If only we could hold the actual words of Luke's descriptive narrative or Paul's outpouring of pastoral pain to the church at Corinth.
Now we can. A continuing quest to recover the New Testament text allows Christians to open their Bibles with confidence that the words approximate the writers' Greek quill strokes or the English equivalents. Such thought breaths excitement into Philip Comfort's history of the New Testament text and discussion of the credibility (and limitations) of texts and translations. Comfort challenges the view that early copyists were careless and took editorial liberties. He argues that their accuracy and integrity are indisputable.

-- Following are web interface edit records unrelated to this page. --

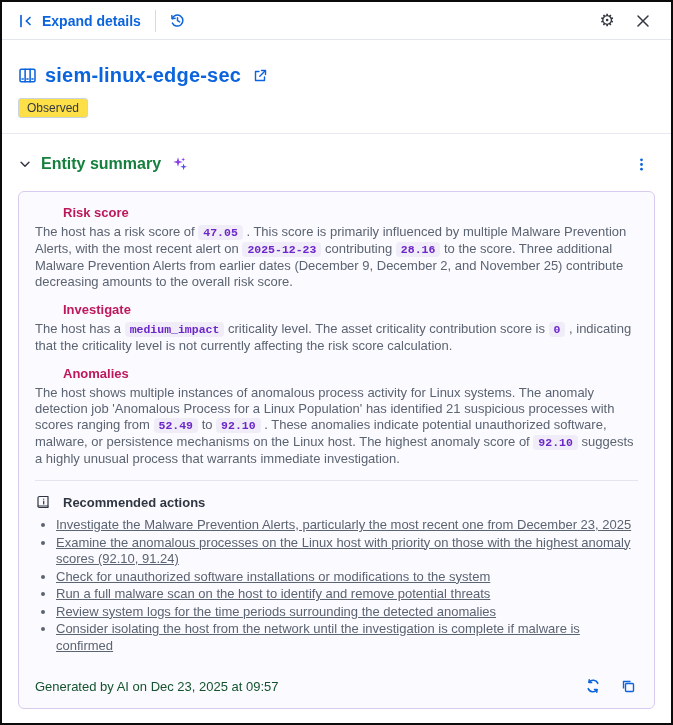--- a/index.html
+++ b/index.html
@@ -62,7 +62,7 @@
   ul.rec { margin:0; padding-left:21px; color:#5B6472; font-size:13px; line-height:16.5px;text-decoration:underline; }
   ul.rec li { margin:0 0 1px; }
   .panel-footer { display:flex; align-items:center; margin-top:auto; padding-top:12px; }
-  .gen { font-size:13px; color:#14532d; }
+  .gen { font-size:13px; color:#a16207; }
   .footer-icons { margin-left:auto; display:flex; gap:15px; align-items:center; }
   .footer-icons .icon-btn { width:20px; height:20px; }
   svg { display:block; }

While this task involves comparing manuscripts, technical facts are framed in historical and cultural color. He assures Christians that even uncovering the paper signed by Paul would not change our understanding of what he said. This introduction to the work of textual criticism challenges students to continue the quest for the original text. It is essentially a sequel to 'Early Manuscripts and Modern Translations of the New Testament.'
Philip Wesley Comfort
Philip W. Comfort, Ph.D., Litt. et. Phil., has studied English Literature, Greek, and New Testament at the Ohio State University and the University of South Africa. He has taught these subjects at a number of colleges, including Wheaton College, Trinity Episcopal Seminary, Columbia International University, and Coastal Carolina University. He has written several books about the New Testament in the fields of textual criticism, papyrology, and the Gospel of John.